Dans L’Embaumeuse, Juliette Cuisinier-Raynal nous ouvre la porte – ou plutôt la chambre froide – sur un métier souvent méconnu, parfois fantasmé, et rarement exploré avec autant de profondeur : celui de thanatopracteur. À travers son récit, elle nous guide dans les coulisses de son quotidien, où le geste technique côtoie l’émotion brute, et où chaque corps raconte une histoire à écouter avec respect.

Ce livre est bien plus qu’un simple témoignage. C’est une plongée dans un univers où la mort, au lieu d’être terrifiante, devient une forme d’art, un espace de poésie, et parfois même d’humour. Cuisinier-Raynal excelle dans sa capacité à révéler l’humanité de ses défunts, qu’ils soient bouleversants, tragiques, ou étonnamment comiques. Et à travers eux, elle nous parle surtout de la vie.

Mais L’Embaumeuse n’est pas qu’un chant funèbre. Avec une plume acérée, l’auteure dénonce aussi le cynisme glaçant des grandes firmes funéraires.
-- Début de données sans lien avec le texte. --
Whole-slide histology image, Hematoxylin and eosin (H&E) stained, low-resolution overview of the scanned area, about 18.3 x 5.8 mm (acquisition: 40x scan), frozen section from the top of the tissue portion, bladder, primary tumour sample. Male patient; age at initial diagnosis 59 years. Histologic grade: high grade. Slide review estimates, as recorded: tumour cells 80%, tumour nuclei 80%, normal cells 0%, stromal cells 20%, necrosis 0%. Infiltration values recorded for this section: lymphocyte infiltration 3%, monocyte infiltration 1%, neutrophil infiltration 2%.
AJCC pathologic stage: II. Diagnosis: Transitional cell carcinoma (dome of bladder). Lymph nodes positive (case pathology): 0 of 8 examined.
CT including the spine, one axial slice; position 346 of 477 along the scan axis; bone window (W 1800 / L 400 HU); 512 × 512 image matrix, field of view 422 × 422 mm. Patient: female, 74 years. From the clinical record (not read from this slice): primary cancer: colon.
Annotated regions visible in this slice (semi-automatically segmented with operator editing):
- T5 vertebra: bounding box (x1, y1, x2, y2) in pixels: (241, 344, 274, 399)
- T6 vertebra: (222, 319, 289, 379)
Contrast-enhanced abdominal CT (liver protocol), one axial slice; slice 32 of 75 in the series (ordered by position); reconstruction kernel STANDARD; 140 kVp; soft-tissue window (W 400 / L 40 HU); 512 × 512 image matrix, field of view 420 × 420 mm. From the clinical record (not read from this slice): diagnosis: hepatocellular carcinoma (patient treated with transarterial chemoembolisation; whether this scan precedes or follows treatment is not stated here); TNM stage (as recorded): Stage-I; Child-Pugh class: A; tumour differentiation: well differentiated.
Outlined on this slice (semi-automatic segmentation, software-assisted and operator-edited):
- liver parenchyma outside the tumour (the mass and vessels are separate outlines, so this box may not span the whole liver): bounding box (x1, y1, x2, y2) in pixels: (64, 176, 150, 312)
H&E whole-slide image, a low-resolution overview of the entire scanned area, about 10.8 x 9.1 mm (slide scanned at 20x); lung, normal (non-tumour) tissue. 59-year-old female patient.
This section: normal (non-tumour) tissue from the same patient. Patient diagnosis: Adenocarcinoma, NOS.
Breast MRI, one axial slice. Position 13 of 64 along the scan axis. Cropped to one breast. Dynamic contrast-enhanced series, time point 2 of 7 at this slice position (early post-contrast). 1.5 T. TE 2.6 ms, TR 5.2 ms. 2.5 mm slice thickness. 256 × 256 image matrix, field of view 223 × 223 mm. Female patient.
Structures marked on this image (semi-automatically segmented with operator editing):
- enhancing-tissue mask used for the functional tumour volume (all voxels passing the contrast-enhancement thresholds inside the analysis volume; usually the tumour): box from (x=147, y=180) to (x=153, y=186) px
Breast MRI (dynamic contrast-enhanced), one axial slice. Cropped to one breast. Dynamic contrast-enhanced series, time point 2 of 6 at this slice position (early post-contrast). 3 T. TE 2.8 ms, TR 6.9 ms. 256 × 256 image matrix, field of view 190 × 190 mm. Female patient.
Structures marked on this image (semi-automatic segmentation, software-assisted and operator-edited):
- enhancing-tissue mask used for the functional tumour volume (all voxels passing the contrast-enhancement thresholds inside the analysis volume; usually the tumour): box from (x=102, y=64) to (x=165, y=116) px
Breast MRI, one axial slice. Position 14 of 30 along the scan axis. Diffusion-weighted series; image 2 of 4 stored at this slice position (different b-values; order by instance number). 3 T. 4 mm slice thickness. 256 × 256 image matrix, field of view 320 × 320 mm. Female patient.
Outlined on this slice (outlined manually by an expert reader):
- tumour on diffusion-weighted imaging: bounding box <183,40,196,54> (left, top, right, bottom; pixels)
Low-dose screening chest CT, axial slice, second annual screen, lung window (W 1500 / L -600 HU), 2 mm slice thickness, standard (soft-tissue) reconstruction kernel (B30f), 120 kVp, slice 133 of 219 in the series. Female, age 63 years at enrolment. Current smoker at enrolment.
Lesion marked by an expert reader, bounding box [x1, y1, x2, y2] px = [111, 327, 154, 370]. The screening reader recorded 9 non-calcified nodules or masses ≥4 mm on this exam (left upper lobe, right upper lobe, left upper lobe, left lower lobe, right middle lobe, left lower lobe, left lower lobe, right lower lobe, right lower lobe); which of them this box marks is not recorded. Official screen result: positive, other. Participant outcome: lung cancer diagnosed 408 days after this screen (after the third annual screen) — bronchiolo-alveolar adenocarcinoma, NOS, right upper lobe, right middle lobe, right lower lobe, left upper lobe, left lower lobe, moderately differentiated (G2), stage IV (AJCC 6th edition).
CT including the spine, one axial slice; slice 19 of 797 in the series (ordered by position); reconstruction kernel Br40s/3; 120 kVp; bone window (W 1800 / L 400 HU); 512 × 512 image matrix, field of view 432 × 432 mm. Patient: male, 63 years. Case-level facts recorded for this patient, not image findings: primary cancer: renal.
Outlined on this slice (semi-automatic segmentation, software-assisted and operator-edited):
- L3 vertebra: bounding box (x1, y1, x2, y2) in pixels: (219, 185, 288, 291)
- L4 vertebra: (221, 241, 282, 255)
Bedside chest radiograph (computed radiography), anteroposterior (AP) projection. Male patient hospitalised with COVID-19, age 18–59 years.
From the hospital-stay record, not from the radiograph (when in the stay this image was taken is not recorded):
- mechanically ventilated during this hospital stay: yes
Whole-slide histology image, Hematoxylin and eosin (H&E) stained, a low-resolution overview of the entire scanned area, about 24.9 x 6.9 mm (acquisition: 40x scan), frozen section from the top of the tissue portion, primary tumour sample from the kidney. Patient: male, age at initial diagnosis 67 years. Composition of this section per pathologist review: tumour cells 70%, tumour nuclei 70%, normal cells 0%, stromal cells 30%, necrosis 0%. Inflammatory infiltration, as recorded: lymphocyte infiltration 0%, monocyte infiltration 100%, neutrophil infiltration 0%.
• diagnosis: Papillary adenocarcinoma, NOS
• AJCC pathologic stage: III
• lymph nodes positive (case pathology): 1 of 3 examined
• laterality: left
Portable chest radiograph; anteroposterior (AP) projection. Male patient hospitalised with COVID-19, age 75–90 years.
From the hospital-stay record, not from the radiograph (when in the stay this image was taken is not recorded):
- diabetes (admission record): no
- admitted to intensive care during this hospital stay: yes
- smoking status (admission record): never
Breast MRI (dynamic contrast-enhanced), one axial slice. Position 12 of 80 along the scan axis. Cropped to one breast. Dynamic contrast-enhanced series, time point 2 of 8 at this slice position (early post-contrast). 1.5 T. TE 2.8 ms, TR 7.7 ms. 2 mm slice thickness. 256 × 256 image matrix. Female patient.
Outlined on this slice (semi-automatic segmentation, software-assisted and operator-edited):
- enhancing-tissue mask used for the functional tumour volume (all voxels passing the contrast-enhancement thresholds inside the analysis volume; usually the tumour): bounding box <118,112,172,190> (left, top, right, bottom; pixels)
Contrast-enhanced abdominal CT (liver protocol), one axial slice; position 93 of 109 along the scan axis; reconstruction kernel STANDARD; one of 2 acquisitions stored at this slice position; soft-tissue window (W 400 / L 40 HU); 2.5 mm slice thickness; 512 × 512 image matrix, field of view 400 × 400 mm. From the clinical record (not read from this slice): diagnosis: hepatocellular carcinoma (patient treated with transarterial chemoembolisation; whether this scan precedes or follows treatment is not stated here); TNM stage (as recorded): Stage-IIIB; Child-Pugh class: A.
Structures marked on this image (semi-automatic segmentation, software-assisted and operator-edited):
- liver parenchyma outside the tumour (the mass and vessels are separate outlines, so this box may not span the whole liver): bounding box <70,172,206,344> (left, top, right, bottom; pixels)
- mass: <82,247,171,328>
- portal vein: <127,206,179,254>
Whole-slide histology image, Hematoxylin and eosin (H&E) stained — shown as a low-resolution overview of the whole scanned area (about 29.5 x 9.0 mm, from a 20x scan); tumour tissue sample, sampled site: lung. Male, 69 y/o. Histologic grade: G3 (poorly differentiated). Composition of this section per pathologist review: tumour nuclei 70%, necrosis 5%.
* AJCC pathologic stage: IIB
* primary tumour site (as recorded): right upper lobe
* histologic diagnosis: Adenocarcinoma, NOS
Ces entreprises, qui transforment la douleur des familles en dividendes pour leurs actionnaires, contrastent brutalement avec l’éthique de son métier. Elle y oppose la dignité du soin, du respect, et des rituels, rappelant que la mort est avant tout une affaire de vivant.

Le livre atteint même par moments une forme de sublime, lorsque la frontière entre les mondes – celui des vivants et celui des morts – semble s’effacer. Il y a une spiritualité diffuse, presque mystique, dans ces moments où l’embaumeuse devient une passeuse d’âmes, une gardienne des derniers instants de beauté et de mémoire, semblant recevoir des messages depuis l’autre côté.

Et l’on referme cet ouvrage avec une étrange lumière dans le cœur : un chant vibrant qui honore la vie, précisément parce qu’il émane de ceux qui l’ont quittée. À travers les gestes, les regards, et les histoires qu’elle nous confie, Juliette Cuisinier-Raynal fait de la mort une leçon de vitalité.